Here, after initialization and active sim acquisition, models will be switched, evaluated and checked for convergence as long as the switching_function contains values other than 0. Model evaluation - in the call solve_variant(micro_sims_input, dt) - is delegated to the regular (non-model-adaptive) micro_sim_solve(micro_sims_input, dt) method.

Interfaces

class MicroSimulation: # Name is fixed
    def __init__(self, sim_id):
        """
        Constructor of class MicroSimulation.

        Parameters
        ----------
        sim_id : int
            ID of the simulation instance, that the Micro Manager has set for it.
        """

    def initialize(self) -> dict:
        """
        Initialize the micro simulation and return initial data which will be used in computing adaptivity before the first time step.

        Defining this function is OPTIONAL.

        Returns
        -------
        initial_data : dict
            Dictionary with names of initial data as keys and the initial data itself as values.
        """

    def solve(self, macro_data: dict, dt: float) -> dict:
        """
        Solve one time step of the micro simulation for transient problems or solve until steady state for steady-state problems.

        Parameters
        ----------
        macro_data : dict
            Dictionary with names of macro data as keys and the data as values.
        dt : float
            Current time step size.

        Returns
        -------
        micro_data : dict
            Dictionary with names of micro data as keys and the updated micro data a values.
        """

    def set_state(self, state):
        """
        Set the state of the micro simulation.
        """

    def get_state(self):
        """
        Return the state of the micro simulation.
        """

    def output(self):
        """
        This function writes output of the micro simulation in some form.
        It will be called with frequency set by configuration option `simulation_params: micro_output_n`
        This function is *optional*.
        """

For this the default MicroSimulation still serves as the model interface, while the (set)|(get)_state() methods are called to transfer internal model parameters from one to another.
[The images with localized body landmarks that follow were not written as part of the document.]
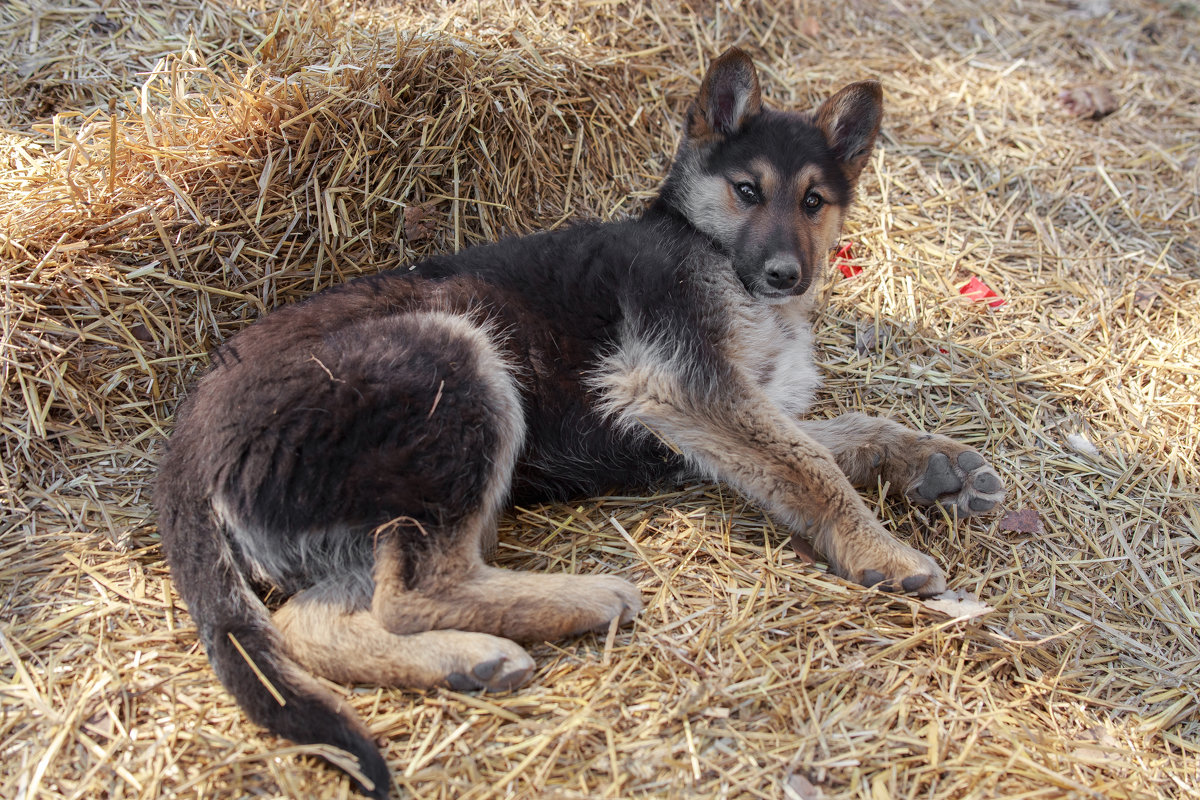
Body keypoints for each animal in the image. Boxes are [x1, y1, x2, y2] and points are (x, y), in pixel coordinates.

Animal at [157, 47, 1003, 796]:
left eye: (813, 202)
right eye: (747, 190)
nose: (785, 276)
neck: (707, 248)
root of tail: (188, 438)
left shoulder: (717, 414)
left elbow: (838, 435)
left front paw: (933, 463)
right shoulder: (680, 384)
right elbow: (810, 463)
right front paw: (879, 548)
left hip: (364, 519)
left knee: (310, 623)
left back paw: (466, 659)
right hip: (457, 364)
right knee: (417, 591)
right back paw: (583, 600)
The list of provided models is interpreted in decreasing fidelity order. In other words, the first one is likely to be the full order model, while subsequent ones are ROMs.

def switching_function(
    resolutions: np.ndarray,
    locations: np.ndarray,
    t: float,
    inputs: list[dict],
    prev_output: dict,
    active: np.ndarray,
) -> np.ndarray:
    """
    Switching interface function, use as reference

    Parameters
    ----------
    resolutions : np.array - shape(N,)
        Array with resolution information as get_sim_class_resolution would return for a sim obj.
    locations : np.array - shape(N,D)
        Array with gaussian points for all sims. D is the mesh dimension.
    t : float
        Current time in simulation.
    inputs : list[dict]
        List of input objects.
    prev_output : [None, dict-like]
        Contains the outputs of the previous model evaluation.
    active : np.array - shape(N,)
        Bool array indicating whether the model is active or not.

    """
    return np.zeros_like(resolutions)

The switching of models is governed by the switching_function. The output is expected to be a np.ndarray of shape (N,) and is interpreted in the following manner:

Value	Action
0	No resolution change
-1	Increase model fidelity by one (go back one in list)
1	Decrease model fidelity by one (go one ahead in list)